Privacy Leapfrog: Keeping Internet Search Data

December 23, 2008

search enginesLast week, Yahoo launched the latest salvo in a public battle over privacy when it announced it will purge its internet search logs within 90 days.

The announcement came after pressure from European regulators prompted Google in September to cut the time it takes to make internet search data anonymous from 18 months to 9 months. Because, Google said, 9 months was a good balance between “sometimes conflicting factors like privacy, security and innovation.”

The tit for tat over who could best protect consumer privacy began earlier this year. In March, Google announced it would “anonymize” the logs after 18 months. In July, Yahoo said it would put in place a 13-month purge policy.  In September, Google cut the time to 9 months.

What’s the big deal?

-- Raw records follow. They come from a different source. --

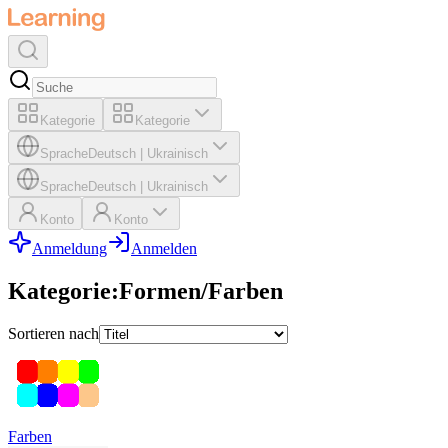
Kategorie
Kategorie
Sprache
Deutsch
|
Ukrainisch
Sprache
Deutsch
|
Ukrainisch
Konto
Konto
Anmeldung
Anmelden
Kategorie
:
Formen/Farben
Sortieren nach
Farben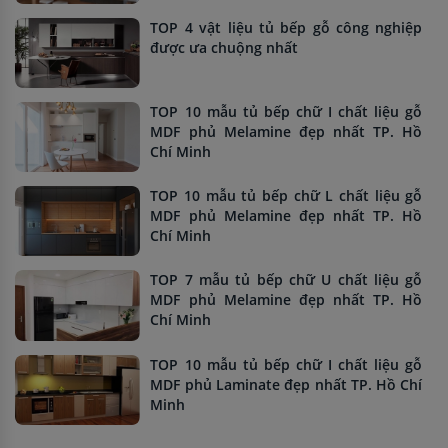
TOP 4 vật liệu tủ bếp gỗ công nghiệp
được ưa chuộng nhất
TOP 10 mẫu tủ bếp chữ I chất liệu gỗ
MDF phủ Melamine đẹp nhất TP. Hồ
Chí Minh
TOP 10 mẫu tủ bếp chữ L chất liệu gỗ
MDF phủ Melamine đẹp nhất TP. Hồ
Chí Minh
TOP 7 mẫu tủ bếp chữ U chất liệu gỗ
MDF phủ Melamine đẹp nhất TP. Hồ
Chí Minh
TOP 10 mẫu tủ bếp chữ I chất liệu gỗ
MDF phủ Laminate đẹp nhất TP. Hồ Chí
Minh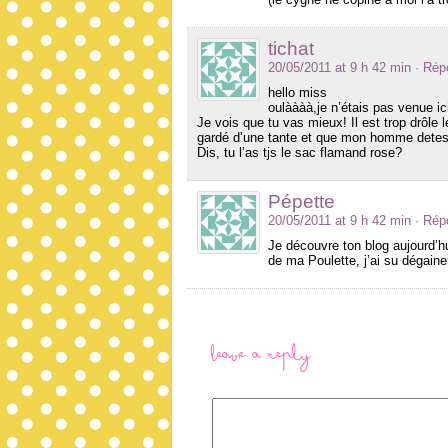
tichat
20/05/2011 at 9 h 42 min
· Rép
hello miss
oulàààà,je n’étais pas venue i
Je vois que tu vas mieux! Il est trop drôle 
gardé d’une tante et que mon homme detest
Dis, tu l’as tjs le sac flamand rose?
Pépette
20/05/2011 at 9 h 42 min
· Rép
Je découvre ton blog aujourd’h
de ma Poulette, j’ai su dégai
Leave a Reply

Why keep the data at all?

Google explained it this way in a 2007 blog to posted for users:

  • Improve the search algorithm to provide better searches
  • Defend its systems from malicious access and exploitation
  • Fight fraud against advertisers;
  • Respond to valid legal orders from law enforcement as they investigate and prosecute crimes; and,
  • Comply with the legal obligations of data retention.

In order to find new search techniques and evaluate whether users find them useful, Google says it has to store and analyze internet search logs. It offered this detailed explanation to the European Union.

“What do people click on? How does their behavior change when we change aspects of our algorithm,” Google says in a blog post to users. “Using data in the logs we can compare how well we’re doing now at finding useful information for you to how we did a year ago. If we don’t keep a history, we have no good way to evaluate our progress and make improvements.”

Yahoo also cited protecting users and its business partners from fraud.

Both search engines say that it helps them send the most appropriate advertising your way.

While each of the major search engines have policies in place to partially or completely delete the IDs from the search logs between 90 days and 9 months, what’s deleted, what remains and how it’s used differs.

Currently, Microsoft deletes the entire IP address while Google and Yahoo delete only the last eight bits. Assigned the internet service provider, the truncated IP address can identify the country, region and in some cases the city of a computer and the internet service provider.

Privacy advocates say deleting the last eight bits of information is inadequate.

At present, there is no agreement over what data should be erased and how these policy affect consumers. Though they delete all or part of an IP address, some search engines maintain other information that can be used to aggregate information and potentially identify users.